Dataset entries

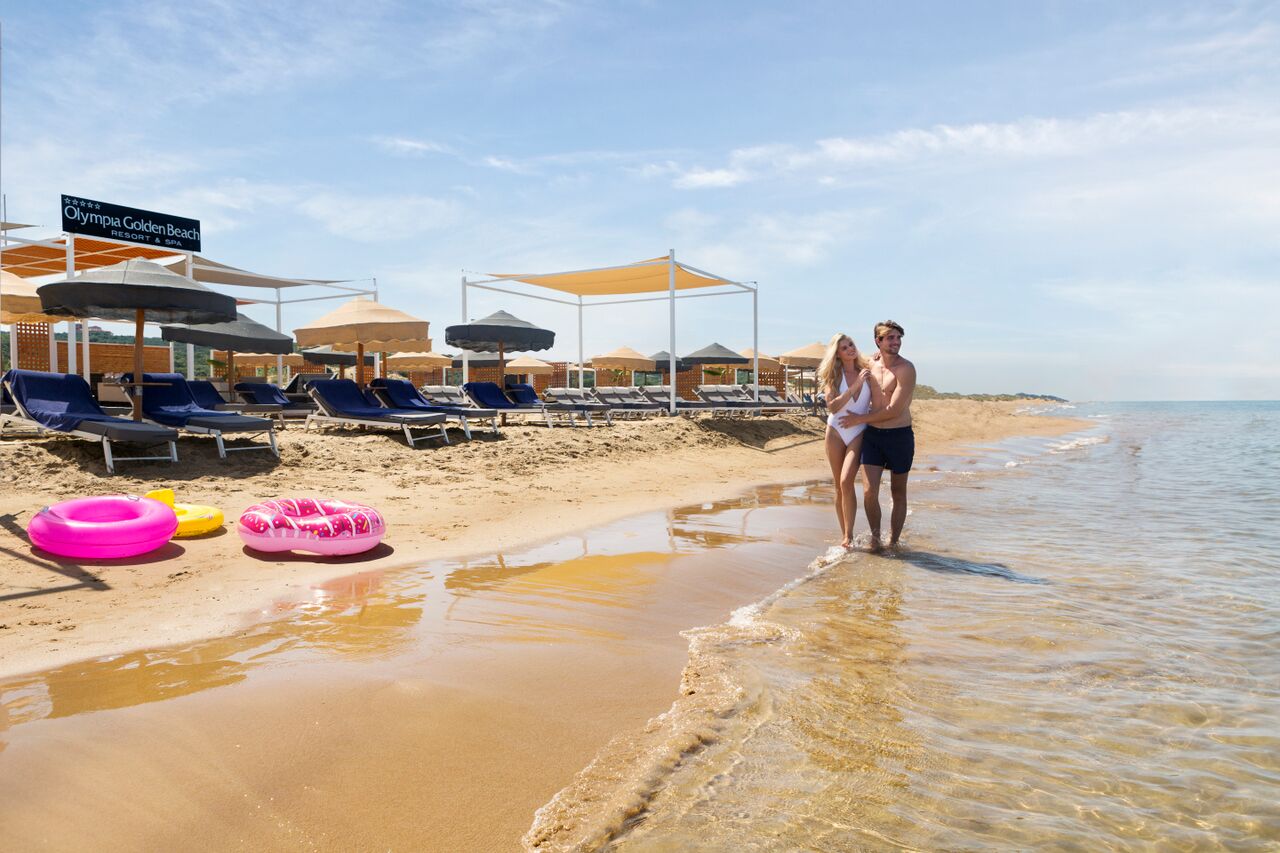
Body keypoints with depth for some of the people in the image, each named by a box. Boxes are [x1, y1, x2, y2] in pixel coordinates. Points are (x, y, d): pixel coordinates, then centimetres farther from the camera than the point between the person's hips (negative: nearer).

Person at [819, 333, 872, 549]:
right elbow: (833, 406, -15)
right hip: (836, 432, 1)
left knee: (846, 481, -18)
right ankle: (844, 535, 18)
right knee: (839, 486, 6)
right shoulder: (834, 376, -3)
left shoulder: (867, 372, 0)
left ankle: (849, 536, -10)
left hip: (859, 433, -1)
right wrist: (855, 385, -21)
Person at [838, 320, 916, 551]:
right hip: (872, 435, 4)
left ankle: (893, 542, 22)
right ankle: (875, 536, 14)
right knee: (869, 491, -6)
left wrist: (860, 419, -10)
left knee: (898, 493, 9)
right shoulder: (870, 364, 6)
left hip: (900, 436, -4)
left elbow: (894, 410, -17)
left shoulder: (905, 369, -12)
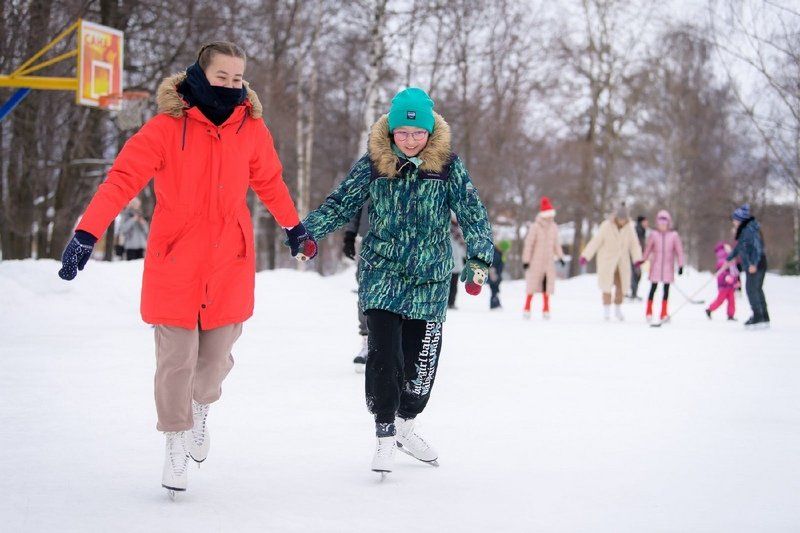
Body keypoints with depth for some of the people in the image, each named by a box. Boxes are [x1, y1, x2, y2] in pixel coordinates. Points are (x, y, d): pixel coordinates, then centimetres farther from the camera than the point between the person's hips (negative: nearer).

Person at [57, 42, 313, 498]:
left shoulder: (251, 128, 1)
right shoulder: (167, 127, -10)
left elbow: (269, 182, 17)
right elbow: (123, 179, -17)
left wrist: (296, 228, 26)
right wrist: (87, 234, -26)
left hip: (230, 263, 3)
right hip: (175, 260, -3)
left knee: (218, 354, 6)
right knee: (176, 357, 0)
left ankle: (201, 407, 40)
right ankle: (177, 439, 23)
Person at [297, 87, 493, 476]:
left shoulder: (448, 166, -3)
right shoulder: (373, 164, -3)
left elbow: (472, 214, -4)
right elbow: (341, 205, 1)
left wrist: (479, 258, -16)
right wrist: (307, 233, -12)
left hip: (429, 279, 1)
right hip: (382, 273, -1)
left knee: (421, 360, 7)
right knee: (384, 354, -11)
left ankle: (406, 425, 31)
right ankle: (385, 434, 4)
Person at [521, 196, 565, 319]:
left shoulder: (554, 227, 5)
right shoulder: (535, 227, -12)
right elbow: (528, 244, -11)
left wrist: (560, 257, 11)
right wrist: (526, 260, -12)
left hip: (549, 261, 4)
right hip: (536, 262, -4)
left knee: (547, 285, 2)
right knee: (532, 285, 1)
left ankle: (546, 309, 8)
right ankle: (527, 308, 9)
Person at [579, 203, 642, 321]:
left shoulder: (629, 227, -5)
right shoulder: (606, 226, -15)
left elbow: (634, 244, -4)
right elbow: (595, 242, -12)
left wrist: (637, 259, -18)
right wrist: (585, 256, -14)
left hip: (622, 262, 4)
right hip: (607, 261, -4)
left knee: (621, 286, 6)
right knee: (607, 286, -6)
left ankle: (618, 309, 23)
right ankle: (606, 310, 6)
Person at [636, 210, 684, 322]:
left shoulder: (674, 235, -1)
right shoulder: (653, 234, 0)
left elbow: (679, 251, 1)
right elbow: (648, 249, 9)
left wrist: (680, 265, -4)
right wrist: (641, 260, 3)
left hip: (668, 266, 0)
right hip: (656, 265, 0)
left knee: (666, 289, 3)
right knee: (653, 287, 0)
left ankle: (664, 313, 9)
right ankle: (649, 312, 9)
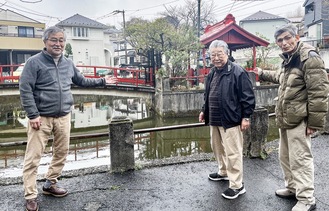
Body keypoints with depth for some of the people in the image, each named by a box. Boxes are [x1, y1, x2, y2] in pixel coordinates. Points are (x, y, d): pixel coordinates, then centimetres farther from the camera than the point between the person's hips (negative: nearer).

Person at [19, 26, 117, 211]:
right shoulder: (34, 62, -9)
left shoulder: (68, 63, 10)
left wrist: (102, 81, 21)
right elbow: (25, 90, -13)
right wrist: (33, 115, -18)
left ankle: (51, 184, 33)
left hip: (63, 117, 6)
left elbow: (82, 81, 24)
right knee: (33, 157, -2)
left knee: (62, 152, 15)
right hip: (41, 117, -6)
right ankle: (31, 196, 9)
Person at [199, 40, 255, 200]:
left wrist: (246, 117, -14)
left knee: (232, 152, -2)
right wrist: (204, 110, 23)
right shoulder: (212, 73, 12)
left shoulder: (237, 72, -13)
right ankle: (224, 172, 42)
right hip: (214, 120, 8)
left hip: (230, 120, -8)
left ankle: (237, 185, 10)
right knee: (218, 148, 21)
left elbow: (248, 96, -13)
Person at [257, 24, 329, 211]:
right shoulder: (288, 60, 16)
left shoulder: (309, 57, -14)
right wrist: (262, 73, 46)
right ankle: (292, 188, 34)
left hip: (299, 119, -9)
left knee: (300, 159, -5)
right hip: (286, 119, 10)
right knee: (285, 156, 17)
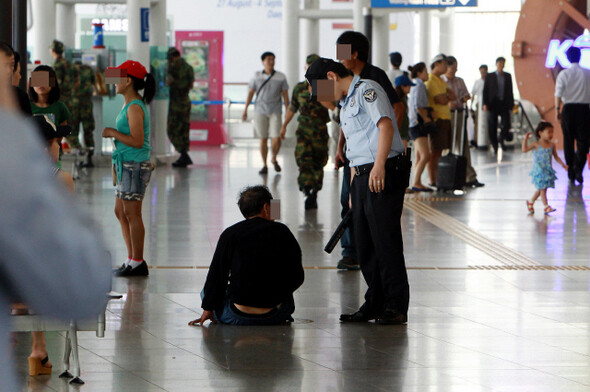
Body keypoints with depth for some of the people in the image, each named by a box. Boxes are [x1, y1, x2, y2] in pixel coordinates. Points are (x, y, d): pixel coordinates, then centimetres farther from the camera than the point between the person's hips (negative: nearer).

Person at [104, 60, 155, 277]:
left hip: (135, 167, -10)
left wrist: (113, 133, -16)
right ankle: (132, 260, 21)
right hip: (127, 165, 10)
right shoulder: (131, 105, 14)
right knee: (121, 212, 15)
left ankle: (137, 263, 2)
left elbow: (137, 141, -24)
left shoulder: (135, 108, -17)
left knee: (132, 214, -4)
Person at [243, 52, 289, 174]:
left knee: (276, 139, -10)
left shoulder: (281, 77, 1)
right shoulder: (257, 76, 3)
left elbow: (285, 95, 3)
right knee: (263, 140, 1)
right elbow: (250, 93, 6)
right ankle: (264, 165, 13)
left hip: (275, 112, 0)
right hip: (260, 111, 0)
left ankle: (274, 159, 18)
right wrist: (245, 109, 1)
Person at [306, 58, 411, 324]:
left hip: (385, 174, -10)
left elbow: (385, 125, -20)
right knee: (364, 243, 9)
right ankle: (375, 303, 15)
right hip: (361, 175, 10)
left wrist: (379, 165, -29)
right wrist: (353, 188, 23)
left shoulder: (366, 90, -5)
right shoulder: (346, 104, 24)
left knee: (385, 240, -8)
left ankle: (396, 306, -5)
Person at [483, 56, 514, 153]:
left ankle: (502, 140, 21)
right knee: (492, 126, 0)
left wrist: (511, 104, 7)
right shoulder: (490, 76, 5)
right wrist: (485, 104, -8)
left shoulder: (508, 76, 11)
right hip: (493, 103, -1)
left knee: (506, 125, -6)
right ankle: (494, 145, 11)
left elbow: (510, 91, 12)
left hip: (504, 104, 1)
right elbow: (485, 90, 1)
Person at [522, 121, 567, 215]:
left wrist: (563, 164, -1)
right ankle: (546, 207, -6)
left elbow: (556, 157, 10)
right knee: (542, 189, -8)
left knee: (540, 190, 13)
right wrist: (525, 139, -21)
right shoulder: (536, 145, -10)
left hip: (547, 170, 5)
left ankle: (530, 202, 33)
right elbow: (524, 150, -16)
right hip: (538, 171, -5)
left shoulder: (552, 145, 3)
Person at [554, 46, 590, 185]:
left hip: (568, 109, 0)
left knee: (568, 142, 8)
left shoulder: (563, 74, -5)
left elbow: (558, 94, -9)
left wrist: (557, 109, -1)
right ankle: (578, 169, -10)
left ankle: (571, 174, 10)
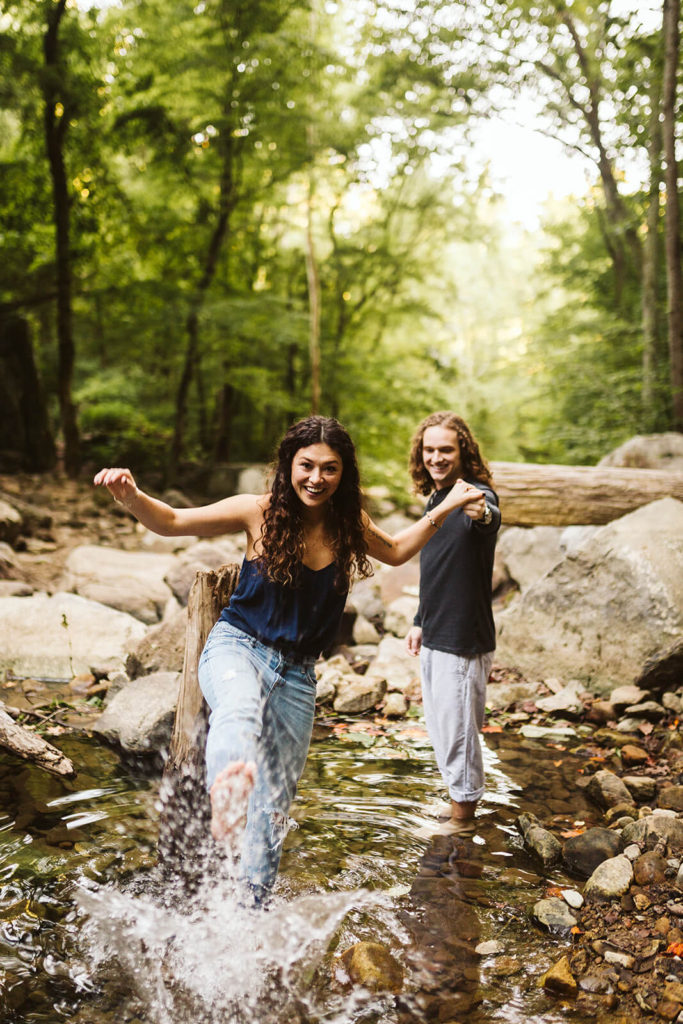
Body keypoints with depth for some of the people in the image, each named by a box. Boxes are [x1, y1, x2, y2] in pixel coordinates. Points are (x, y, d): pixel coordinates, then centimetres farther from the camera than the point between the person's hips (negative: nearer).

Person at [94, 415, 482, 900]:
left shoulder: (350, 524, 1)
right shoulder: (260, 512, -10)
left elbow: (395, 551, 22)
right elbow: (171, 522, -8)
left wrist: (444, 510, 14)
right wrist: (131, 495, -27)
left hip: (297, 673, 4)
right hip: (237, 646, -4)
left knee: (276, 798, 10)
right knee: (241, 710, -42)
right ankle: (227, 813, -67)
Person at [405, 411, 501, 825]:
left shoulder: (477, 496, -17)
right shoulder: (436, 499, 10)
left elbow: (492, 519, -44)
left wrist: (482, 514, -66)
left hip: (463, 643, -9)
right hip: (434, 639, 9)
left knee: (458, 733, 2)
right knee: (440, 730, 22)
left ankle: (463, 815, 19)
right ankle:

▶ THE TASK
Your answer should be the lines above from the one containing "left hip: (275, 112, 0)" through the one containing "left knee: (385, 240, -8)", copied exactly and with both ends kept.

▶ ANSWER SECTION
left hip: (275, 112, 0)
right hip: (260, 111, 0)
left ankle: (274, 159, 18)
right wrist: (245, 109, 1)
Person at [306, 58, 411, 324]:
left hip: (385, 174, -10)
left elbow: (385, 125, -20)
right knee: (364, 243, 9)
right ankle: (375, 303, 15)
right hip: (361, 175, 10)
left wrist: (379, 165, -29)
right wrist: (353, 188, 23)
left shoulder: (366, 90, -5)
right shoulder: (346, 104, 24)
left knee: (385, 240, -8)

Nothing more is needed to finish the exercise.